CRvB, 29-07-2003, nr. 00/6634REA
ECLI:NL:CRVB:2003:AI1040
- Instantie
Centrale Raad van Beroep
- Datum
29-07-2003
- Zaaknummer
00/6634REA
- LJN
AI1040
- Vakgebied(en)
Sociale zekerheid algemeen (V)
- Brondocumenten en formele relaties
ECLI:NL:CRVB:2003:AI1040, Uitspraak, Centrale Raad van Beroep, 29‑07‑2003; (Hoger beroep)
- Wetingang
Toeslagenwet; art. 29 Wet op de (re)integratie arbeidsgehandicapten
- Vindplaatsen
AB 2003, 341 met annotatie van F.J.L. Pennings
USZ 2003/297
Uitspraak 29‑07‑2003
Inhoudsindicatie
Is terecht de hoogte van de toegekende toeslag ingevolge de TW verlaagd, omdat door de de ingevolge artikel 29 van de Wet REA toegekende inkomenssuppletie het inkomen was gewijzigd?
00/6634 REA
U I T S P R A A K
in het geding tussen:
de Raad van bestuur van het Uitvoeringsinstituut werknemersverzekeringen, appellant,
en
[gedaagde], wonende te [woonplaats], gedaagde.

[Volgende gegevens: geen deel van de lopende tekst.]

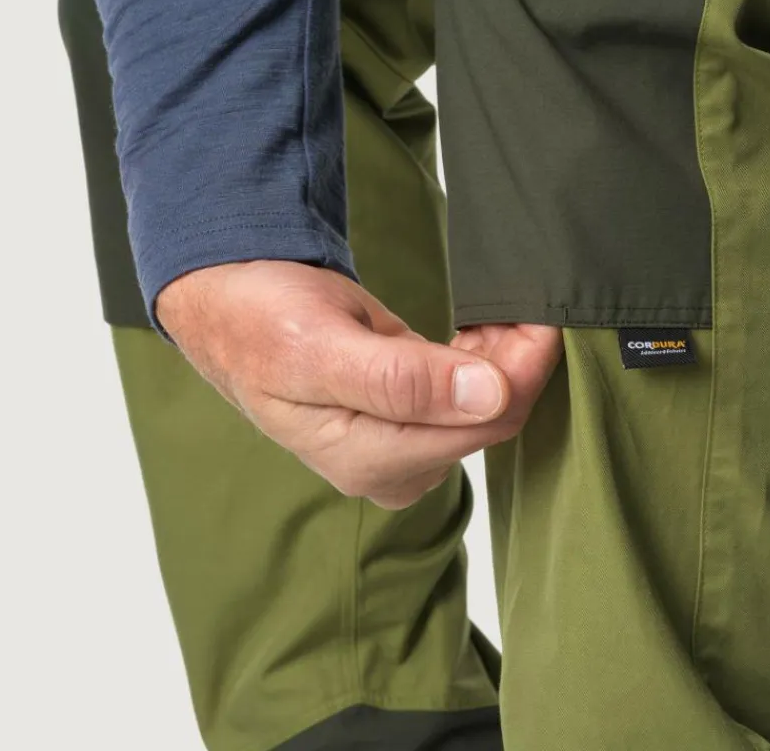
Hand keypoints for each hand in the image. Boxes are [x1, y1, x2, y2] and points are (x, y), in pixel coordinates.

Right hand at [156, 261, 562, 508]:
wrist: (226, 306)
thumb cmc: (259, 321)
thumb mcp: (321, 346)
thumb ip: (401, 380)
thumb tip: (486, 396)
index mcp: (369, 458)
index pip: (482, 426)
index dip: (523, 373)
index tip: (543, 317)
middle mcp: (390, 464)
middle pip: (489, 421)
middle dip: (520, 364)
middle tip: (529, 303)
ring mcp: (396, 443)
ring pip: (482, 408)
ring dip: (506, 361)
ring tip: (509, 312)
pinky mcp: (400, 418)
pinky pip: (462, 397)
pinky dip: (484, 362)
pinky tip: (485, 331)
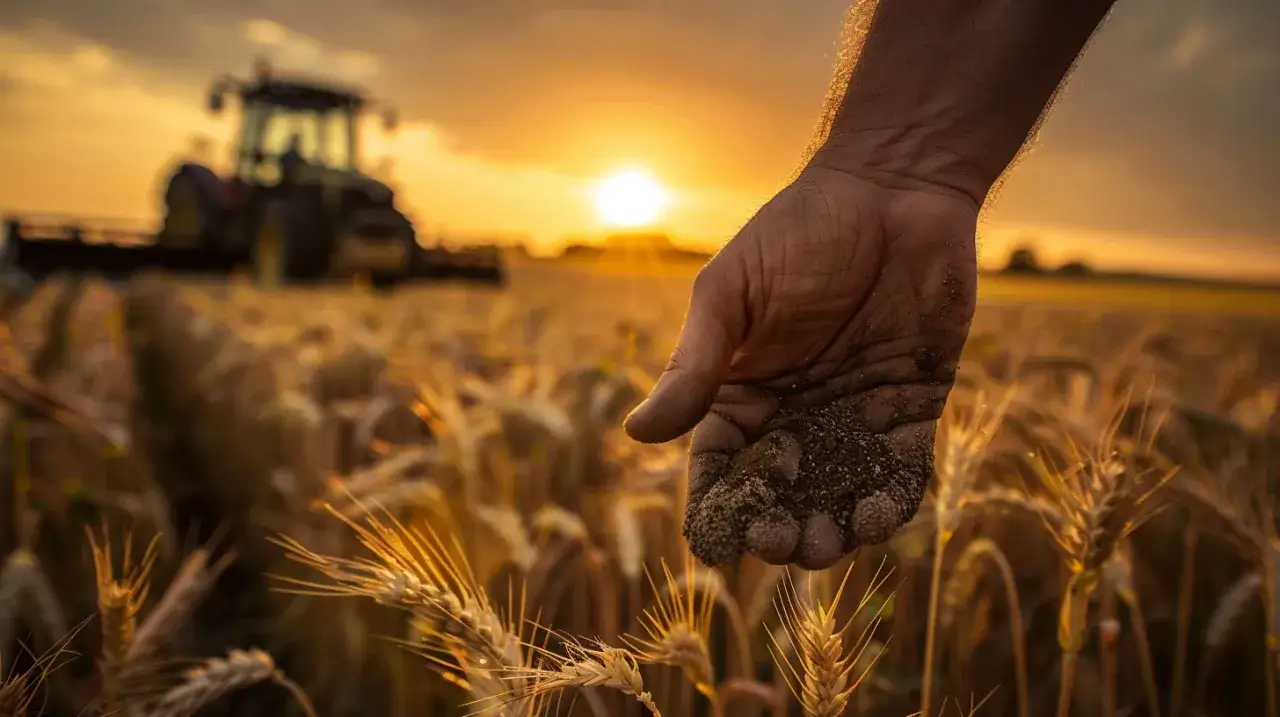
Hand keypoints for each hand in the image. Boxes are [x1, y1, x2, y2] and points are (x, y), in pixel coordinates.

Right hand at [624, 165, 977, 569]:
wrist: (894, 190)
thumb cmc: (799, 231)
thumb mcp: (732, 294)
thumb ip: (695, 364)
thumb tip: (637, 432)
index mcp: (741, 390)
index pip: (721, 464)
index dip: (717, 506)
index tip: (715, 540)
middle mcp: (795, 414)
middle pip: (781, 494)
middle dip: (778, 527)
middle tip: (781, 542)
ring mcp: (854, 416)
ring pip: (839, 495)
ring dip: (831, 530)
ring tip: (825, 544)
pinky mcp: (910, 409)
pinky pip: (899, 472)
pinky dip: (888, 503)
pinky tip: (875, 517)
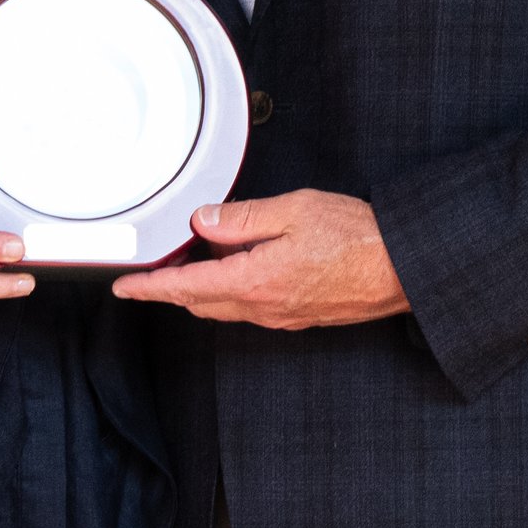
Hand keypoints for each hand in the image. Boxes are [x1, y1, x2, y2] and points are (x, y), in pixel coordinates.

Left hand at [111, 190, 408, 328]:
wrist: (403, 268)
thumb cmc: (359, 238)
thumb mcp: (294, 210)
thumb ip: (242, 218)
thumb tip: (203, 222)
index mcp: (255, 281)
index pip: (186, 288)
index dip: (150, 288)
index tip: (124, 287)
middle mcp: (264, 308)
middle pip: (201, 302)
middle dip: (173, 286)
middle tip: (158, 262)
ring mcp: (282, 317)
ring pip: (226, 307)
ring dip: (206, 286)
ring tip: (204, 253)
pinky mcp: (299, 317)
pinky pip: (252, 308)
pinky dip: (235, 289)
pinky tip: (244, 264)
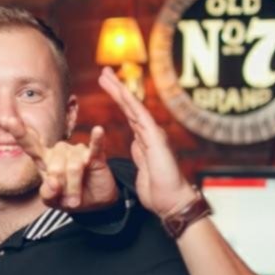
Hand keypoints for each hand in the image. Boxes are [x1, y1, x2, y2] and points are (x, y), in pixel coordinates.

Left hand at [9, 116, 118, 210]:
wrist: (93, 203)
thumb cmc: (67, 197)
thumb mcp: (52, 201)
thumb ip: (47, 194)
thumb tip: (53, 182)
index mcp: (43, 160)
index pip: (29, 144)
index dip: (18, 132)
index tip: (5, 120)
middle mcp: (58, 151)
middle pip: (54, 166)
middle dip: (61, 188)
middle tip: (66, 201)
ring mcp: (76, 151)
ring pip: (72, 167)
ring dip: (74, 187)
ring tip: (76, 199)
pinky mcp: (94, 155)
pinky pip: (95, 146)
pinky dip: (96, 140)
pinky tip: (98, 131)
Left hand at [97, 67, 194, 216]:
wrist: (171, 202)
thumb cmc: (159, 190)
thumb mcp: (142, 169)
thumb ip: (139, 155)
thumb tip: (135, 145)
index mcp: (145, 139)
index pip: (129, 114)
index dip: (119, 100)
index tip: (107, 86)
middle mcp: (150, 133)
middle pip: (130, 106)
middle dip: (117, 88)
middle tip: (104, 72)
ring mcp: (154, 134)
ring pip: (133, 107)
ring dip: (119, 91)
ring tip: (105, 76)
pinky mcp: (156, 140)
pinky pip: (140, 118)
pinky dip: (130, 105)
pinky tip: (121, 93)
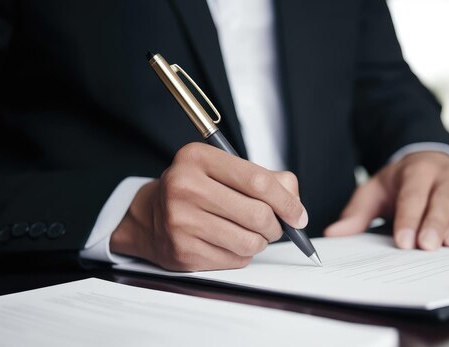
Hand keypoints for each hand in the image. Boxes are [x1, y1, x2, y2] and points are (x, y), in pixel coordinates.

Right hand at [109, 142, 306, 270]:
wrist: (150, 215)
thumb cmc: (197, 189)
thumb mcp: (226, 170)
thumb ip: (268, 179)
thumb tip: (295, 206)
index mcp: (197, 158)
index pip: (258, 181)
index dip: (287, 202)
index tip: (298, 215)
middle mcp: (184, 187)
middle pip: (257, 214)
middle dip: (277, 226)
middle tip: (277, 227)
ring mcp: (181, 221)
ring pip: (249, 241)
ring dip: (261, 242)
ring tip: (253, 234)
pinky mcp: (182, 251)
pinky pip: (234, 260)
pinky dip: (243, 255)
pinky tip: (231, 243)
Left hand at [324, 151, 448, 248]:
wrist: (427, 158)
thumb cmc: (401, 180)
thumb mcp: (374, 189)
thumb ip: (356, 212)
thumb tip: (334, 233)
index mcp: (417, 171)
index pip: (412, 196)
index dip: (408, 219)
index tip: (403, 241)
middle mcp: (444, 176)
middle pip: (441, 201)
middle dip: (434, 224)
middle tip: (428, 246)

I. ONTSTAAN EN LOOP VAN HET GEDING
Met ingang van 1 januari 2002 is de Wet structuur uitvoeringsorganisatie werk en inkomen in werking getreden. Ingevolge de Invoeringswet Wet structuur uitvoerings-organisatie werk en inkomen treedt in dit geding (de Raad van bestuur van) het Uitvoeringsinstituut werknemersverzekeringen (Uwv) in de plaats van het Landelijk instituut sociale verzekeringen (Lisv). In deze uitspraak wordt onder appellant tevens verstaan het Lisv.
Appellant heeft op bij aanvullend beroepschrift aangevoerde gronden hoger beroep ingesteld tegen een door de rechtbank Middelburg op 22 november 2000 tussen partijen gewezen uitspraak.
Gedaagde heeft een verweerschrift ingediend.
Het geding is behandeld ter zitting van de Raad van 17 juni 2003, waar gedaagde niet is verschenen, en waar appellant zich heeft doen vertegenwoordigen door
mr. P.J. van Ogtrop, werkzaam bij het Uwv.
II. MOTIVERING
De Raad gaat bij zijn oordeelsvorming uit van de volgende, uit de gedingstukken en het verhandelde ter zitting gebleken, feiten en omstandigheden.
Aan gedaagde zijn uitkeringen ingevolge de Wet op de arbeidsongeschiktheidsverzekering (WAO) en de Toeslagenwet (TW) toegekend.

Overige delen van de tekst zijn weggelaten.